EXERCISE -
Give back every line of the data below word for word, but leave out the pictures.

RECORD SET -
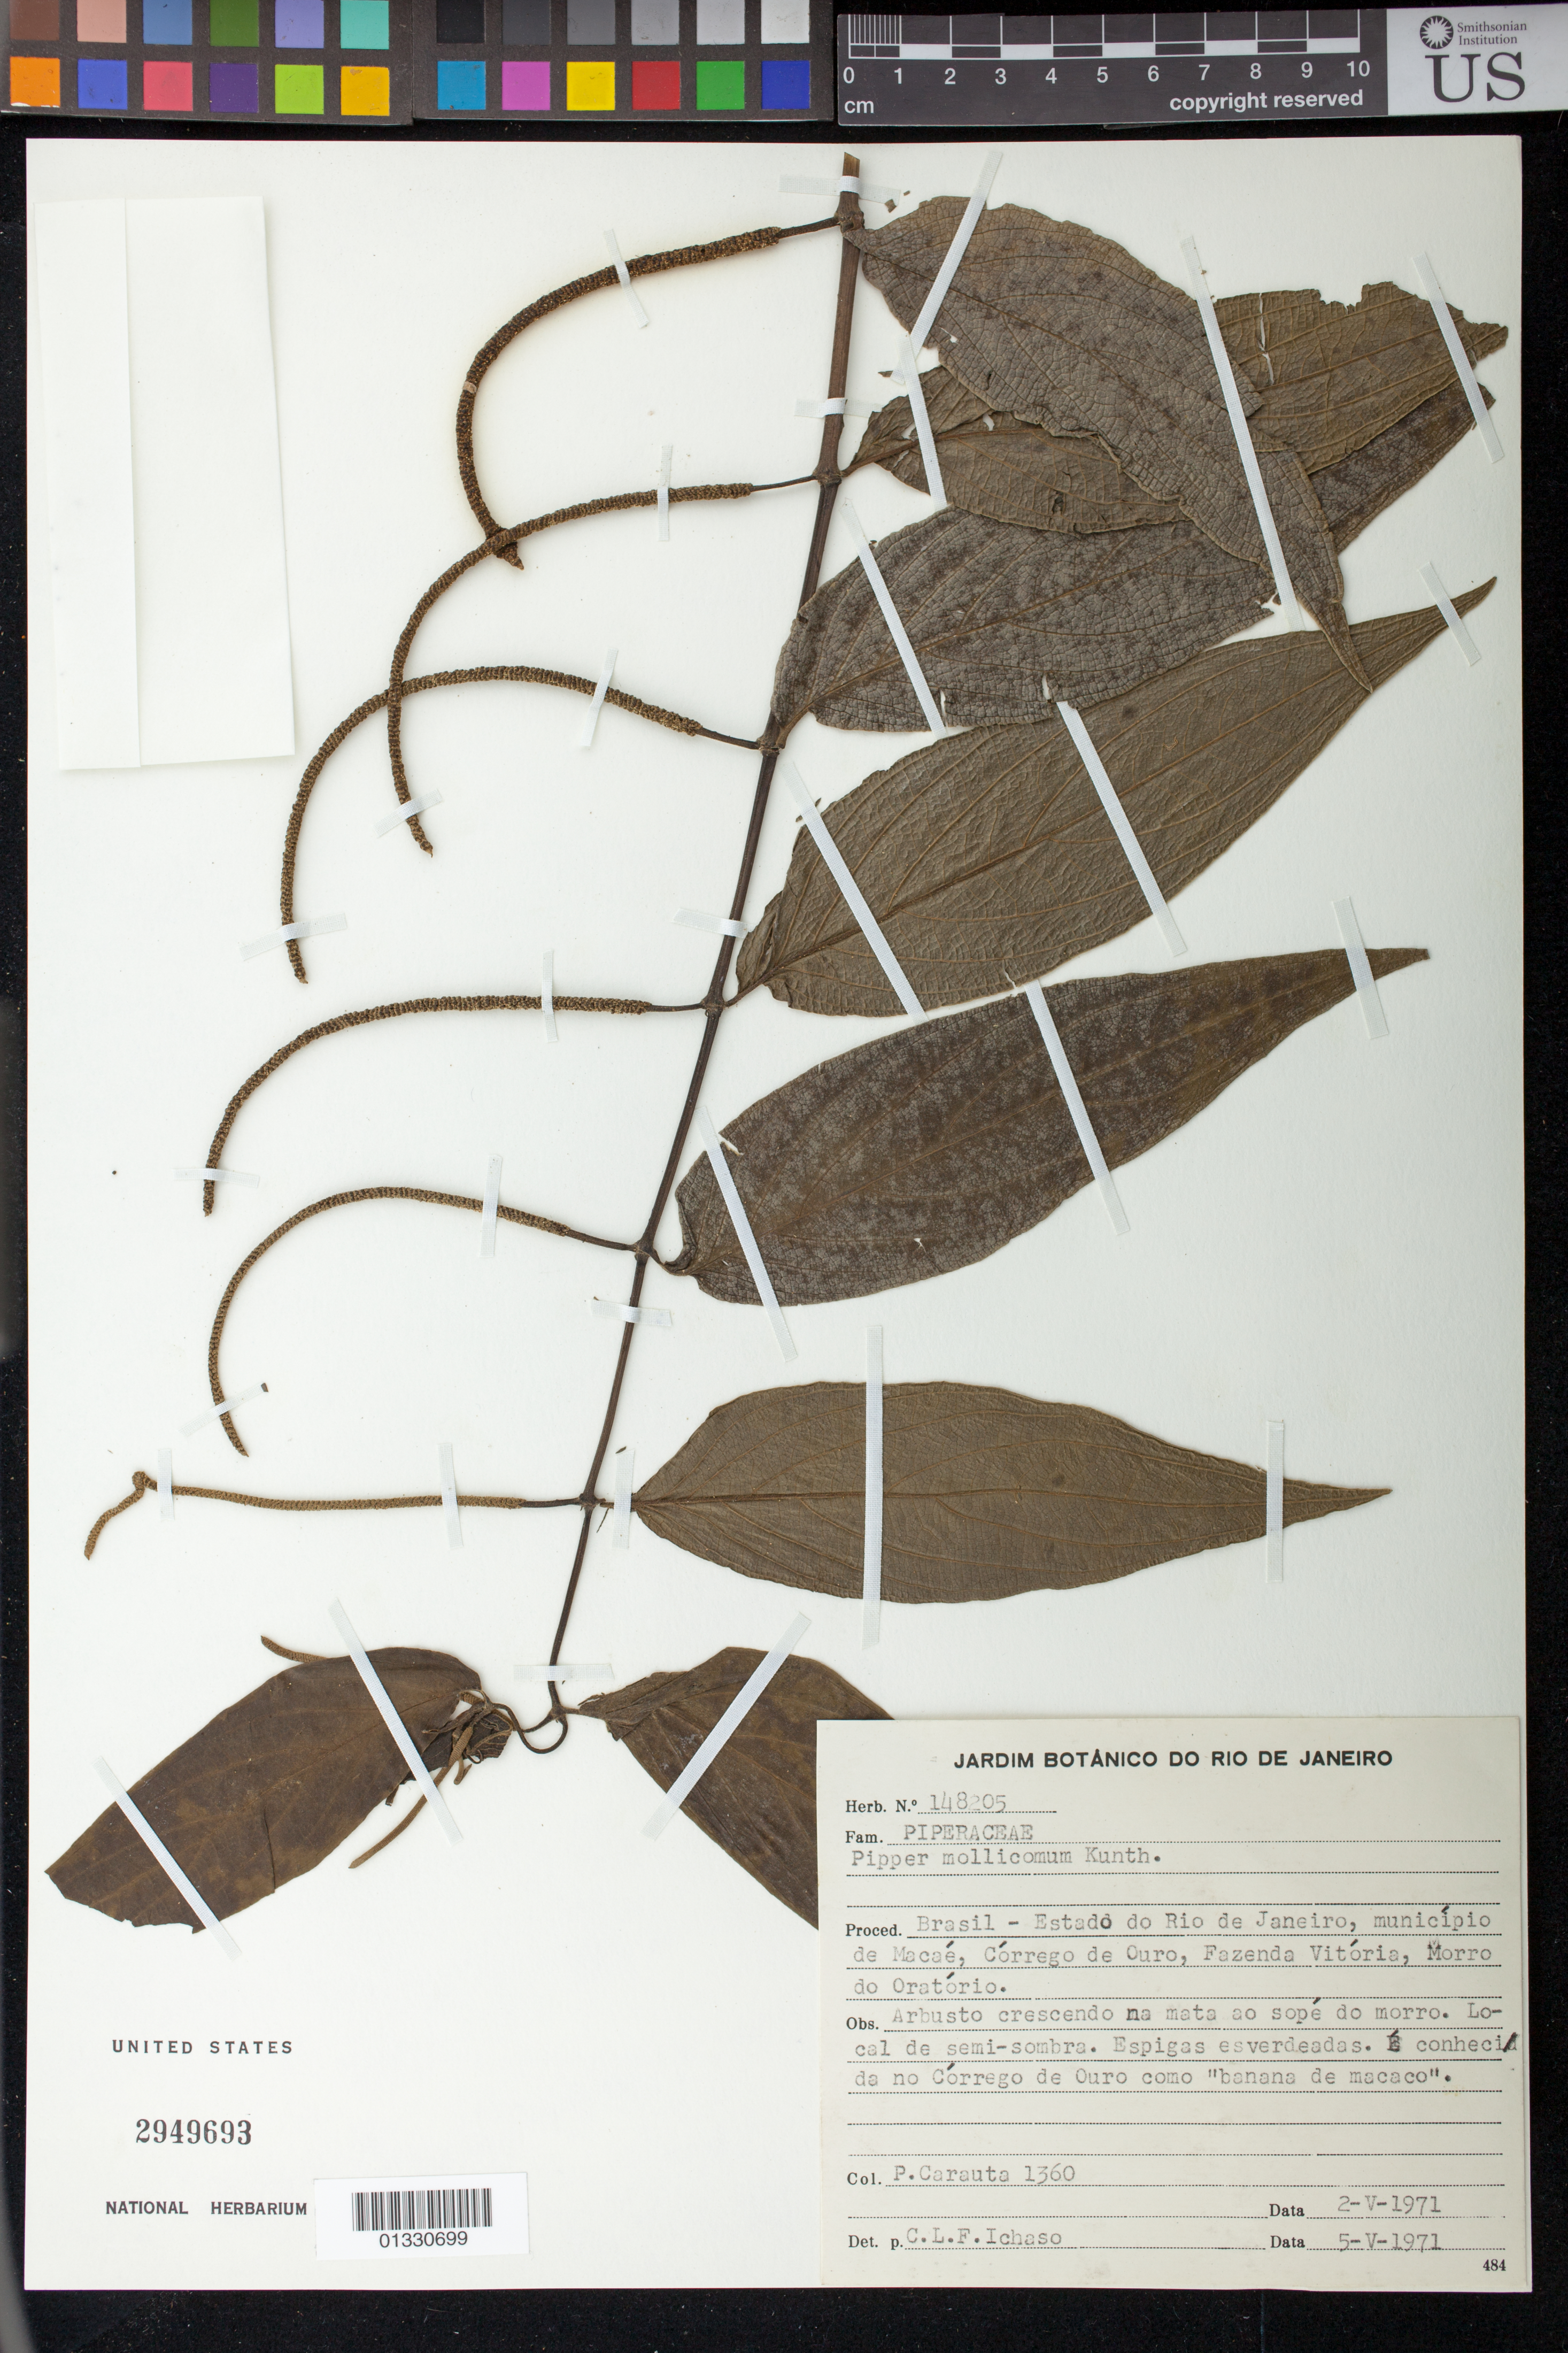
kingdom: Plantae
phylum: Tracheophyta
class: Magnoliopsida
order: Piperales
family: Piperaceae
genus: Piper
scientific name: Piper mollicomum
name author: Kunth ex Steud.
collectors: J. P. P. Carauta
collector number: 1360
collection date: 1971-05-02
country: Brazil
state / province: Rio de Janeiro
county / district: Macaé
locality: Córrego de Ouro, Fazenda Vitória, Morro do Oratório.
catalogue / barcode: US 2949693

EXERCISE ANSWER -
kingdom: Plantae
phylum: Tracheophyta
class: Magnoliopsida
order: Piperales
family: Piperaceae
genus: Piper
scientific name: Piper mollicomum
name author: Kunth ex Steud.
collectors: J. P. P. Carauta
collector number: 1360
collection date: 1971-05-02
country: Brazil
state / province: Rio de Janeiro
county / district: Macaé
locality: Córrego de Ouro, Fazenda Vitória, Morro do Oratório.
catalogue / barcode: US 2949693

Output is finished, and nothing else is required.